Heather Watson: Happiness on and off court has transformed me
Happiness on and off the court has transformed Heather Watson from feeling like “a failure” to a title winner and top-50 player again.
The 27-year-old won her fourth WTA title and first for four years at the Mexican Open in Acapulco last Saturday, beating Canadian teenager Leylah Fernandez in an exciting final.
Watson told the PA news agency: “Moments like this are the reason I put so much into my tennis day in, day out. To hold a trophy and have another title next to my name, for me that’s the best feeling.”
Watson leapt 20 places in the rankings to 49, her highest mark since the summer of 2015, when she came agonisingly close to beating Serena Williams at Wimbledon and seemed destined for many big days ahead.
But, a third title in Monterrey in March 2016 aside, the highs have been few and far between, especially over the last three years, with Watson spending several lengthy periods outside the top 100.
“I’d call it a roller coaster,” said Watson, who cites her relationship with Yeovil footballer Courtney Duffus as a key factor behind her improved form.

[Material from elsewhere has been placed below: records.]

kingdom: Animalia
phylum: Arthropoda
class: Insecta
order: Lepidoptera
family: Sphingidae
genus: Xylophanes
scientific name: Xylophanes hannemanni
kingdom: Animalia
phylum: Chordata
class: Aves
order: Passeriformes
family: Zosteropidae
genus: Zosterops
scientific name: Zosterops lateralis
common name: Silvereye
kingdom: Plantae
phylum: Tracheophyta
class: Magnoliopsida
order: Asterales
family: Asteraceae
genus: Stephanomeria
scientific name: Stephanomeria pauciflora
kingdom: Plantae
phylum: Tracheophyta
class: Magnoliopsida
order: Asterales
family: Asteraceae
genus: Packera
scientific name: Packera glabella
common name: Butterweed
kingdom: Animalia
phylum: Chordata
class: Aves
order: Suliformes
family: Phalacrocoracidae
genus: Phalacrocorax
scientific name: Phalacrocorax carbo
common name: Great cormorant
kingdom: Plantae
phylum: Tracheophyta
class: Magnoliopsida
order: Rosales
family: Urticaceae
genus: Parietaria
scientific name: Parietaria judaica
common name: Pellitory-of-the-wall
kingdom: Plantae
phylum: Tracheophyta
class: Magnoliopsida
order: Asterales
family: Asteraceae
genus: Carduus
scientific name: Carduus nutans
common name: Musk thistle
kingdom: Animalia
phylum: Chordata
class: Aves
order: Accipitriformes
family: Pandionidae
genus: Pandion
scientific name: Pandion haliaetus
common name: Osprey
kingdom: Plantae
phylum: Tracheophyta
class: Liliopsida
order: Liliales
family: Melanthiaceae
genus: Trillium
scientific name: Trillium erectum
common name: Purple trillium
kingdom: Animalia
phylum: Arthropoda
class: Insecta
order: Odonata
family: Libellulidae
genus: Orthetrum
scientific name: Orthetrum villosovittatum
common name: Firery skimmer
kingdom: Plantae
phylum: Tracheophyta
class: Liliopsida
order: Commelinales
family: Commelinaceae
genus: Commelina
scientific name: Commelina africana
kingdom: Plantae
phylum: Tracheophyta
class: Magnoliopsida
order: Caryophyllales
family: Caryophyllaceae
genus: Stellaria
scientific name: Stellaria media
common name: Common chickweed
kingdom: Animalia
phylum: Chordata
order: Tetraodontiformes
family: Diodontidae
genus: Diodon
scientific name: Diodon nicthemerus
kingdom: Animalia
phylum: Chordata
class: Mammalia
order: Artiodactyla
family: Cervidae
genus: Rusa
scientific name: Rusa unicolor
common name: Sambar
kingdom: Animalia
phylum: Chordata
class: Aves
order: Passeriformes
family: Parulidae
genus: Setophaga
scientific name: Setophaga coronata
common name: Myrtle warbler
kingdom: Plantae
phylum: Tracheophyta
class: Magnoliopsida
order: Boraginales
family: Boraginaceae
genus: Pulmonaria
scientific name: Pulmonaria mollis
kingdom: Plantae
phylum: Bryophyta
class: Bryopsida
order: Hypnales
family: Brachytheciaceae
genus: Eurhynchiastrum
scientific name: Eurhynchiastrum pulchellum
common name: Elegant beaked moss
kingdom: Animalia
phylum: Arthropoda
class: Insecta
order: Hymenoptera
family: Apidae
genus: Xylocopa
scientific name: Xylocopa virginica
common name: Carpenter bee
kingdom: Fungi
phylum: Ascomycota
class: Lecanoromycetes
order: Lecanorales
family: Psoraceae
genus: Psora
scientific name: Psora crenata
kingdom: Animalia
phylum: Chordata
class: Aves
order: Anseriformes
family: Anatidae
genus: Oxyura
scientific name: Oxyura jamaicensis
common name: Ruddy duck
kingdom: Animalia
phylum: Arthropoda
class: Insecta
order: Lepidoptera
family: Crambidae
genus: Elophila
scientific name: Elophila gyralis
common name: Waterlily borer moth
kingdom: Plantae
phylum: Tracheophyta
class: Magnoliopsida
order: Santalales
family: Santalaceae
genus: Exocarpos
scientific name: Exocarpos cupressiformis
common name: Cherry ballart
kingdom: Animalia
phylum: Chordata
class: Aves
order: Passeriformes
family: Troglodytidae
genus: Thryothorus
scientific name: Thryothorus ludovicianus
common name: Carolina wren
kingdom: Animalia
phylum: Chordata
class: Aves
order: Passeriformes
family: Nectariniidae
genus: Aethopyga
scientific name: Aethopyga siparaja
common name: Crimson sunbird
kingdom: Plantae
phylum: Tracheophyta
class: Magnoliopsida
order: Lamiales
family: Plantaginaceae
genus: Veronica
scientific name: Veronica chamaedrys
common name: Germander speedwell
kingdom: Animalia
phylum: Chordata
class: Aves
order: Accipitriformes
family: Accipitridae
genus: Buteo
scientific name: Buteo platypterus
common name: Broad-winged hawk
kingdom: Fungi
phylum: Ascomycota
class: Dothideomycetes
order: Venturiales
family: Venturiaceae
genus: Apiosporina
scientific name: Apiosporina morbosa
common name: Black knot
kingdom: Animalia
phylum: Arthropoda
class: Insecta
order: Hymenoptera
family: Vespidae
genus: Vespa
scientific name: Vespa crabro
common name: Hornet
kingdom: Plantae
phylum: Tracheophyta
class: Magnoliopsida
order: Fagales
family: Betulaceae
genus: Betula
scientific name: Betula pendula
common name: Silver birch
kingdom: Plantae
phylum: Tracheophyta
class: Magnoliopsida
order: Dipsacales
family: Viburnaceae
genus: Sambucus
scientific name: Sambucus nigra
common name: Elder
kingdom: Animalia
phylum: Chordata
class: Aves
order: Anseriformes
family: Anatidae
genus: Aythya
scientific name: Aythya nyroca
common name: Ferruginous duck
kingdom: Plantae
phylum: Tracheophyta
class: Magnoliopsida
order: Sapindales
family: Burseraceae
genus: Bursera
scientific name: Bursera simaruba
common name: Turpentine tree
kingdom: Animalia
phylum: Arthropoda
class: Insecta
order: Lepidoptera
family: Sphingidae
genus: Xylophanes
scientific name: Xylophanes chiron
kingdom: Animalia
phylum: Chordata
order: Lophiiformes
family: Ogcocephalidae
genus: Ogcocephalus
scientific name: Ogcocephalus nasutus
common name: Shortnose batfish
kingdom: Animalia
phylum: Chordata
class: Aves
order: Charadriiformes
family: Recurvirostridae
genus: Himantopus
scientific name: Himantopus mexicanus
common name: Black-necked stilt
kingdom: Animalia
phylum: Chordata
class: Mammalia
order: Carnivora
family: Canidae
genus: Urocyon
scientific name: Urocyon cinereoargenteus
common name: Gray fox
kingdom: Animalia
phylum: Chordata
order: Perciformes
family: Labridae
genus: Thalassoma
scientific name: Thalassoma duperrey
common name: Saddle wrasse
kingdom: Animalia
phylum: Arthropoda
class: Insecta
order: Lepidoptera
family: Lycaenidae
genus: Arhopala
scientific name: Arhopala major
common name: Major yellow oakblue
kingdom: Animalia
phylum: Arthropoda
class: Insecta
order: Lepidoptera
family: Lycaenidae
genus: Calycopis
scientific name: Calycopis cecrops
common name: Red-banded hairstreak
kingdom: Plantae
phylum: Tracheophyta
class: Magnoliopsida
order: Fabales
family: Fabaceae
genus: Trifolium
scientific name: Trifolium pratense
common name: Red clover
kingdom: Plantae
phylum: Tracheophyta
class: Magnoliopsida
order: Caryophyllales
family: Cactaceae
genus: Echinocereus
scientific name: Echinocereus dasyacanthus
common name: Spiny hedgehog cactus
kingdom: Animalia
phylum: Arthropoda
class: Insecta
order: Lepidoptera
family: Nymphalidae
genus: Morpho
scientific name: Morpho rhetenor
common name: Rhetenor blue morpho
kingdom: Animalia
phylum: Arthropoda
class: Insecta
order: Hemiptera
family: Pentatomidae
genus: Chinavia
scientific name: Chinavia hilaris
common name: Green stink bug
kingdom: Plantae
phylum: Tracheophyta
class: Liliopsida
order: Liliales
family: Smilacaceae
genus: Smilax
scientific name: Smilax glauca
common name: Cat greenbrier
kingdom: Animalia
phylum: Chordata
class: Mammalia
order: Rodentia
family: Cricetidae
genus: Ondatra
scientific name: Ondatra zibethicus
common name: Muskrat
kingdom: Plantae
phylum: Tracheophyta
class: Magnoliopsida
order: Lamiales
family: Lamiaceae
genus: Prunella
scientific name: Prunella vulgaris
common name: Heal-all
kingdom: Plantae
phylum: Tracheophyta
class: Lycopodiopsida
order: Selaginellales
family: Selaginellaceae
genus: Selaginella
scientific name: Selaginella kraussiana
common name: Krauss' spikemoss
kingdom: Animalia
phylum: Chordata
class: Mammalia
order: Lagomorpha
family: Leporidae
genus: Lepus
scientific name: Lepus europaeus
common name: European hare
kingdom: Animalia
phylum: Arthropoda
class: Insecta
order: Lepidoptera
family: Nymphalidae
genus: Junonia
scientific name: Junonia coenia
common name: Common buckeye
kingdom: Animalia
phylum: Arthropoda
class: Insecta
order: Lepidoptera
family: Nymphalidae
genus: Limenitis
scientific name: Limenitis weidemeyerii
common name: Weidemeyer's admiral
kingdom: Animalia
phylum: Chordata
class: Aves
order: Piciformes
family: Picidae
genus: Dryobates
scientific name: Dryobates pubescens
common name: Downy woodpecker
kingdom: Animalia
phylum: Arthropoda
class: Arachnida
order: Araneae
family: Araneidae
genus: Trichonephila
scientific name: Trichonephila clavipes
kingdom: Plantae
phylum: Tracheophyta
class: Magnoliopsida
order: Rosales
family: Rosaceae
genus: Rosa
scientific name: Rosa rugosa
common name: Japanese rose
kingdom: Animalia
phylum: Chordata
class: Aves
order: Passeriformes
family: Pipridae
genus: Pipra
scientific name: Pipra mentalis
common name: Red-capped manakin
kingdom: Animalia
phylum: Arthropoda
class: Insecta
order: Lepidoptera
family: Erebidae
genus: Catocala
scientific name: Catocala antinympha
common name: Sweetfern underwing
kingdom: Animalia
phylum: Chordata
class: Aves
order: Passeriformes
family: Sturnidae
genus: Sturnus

“I’ve had a lot of ups and downs in the last four years. The last six to eight months have been amazing for me, I’ve really started doing well again, been happy, loving life. But before that it was a tough time. I’m glad I’m out of that.”
This time last year Watson was in the middle of an eight-match losing run that lasted four months.
“I’m a really happy, bubbly person and it takes a lot for anything to get me down,” she said. “It wasn’t just one thing, it was just constantly being in a bad place.”
Watson, like many tennis players, admits she struggled not to connect her feelings of self-worth to her results, and unhappiness in her personal life compounded things.
“Tennis, it’s your whole life, you think about it every single day, you’re playing it pretty much every single day, or if you’re not playing it you’re doing stuff for it,” she said.
“You are what you do so, when you’re not doing well in tennis, you feel like a failure because that’s all you’re doing every day.
“At one point I was wondering if I was even going to win a match. I had zero belief. But that was because I didn’t have much confidence in myself off court either.
“Now I’m very confident in myself as a person, very happy, getting that balance right between working hard, making those sacrifices but also enjoying my life.”
Watson’s celebrations after lifting the trophy in Acapulco involved beach and pool time with mum Michelle before she moved on to Monterrey, where she was due to play her opening match on Tuesday afternoon.
Having more than halved her ranking already in the first two months of the year, Watson is keen to stress she expects more of herself, with bettering the career-high ranking of 38 she set in January 2015 top of the list.
“That’s why I’m still playing,” she said. “I wouldn’t keep playing just to be average. I want to get the most out of myself and my career.
“This won’t be forever, it won’t be for much, much longer, so I want to make the most of it, bring more titles and definitely get a new career high. I feel like 38 is not good enough for me.”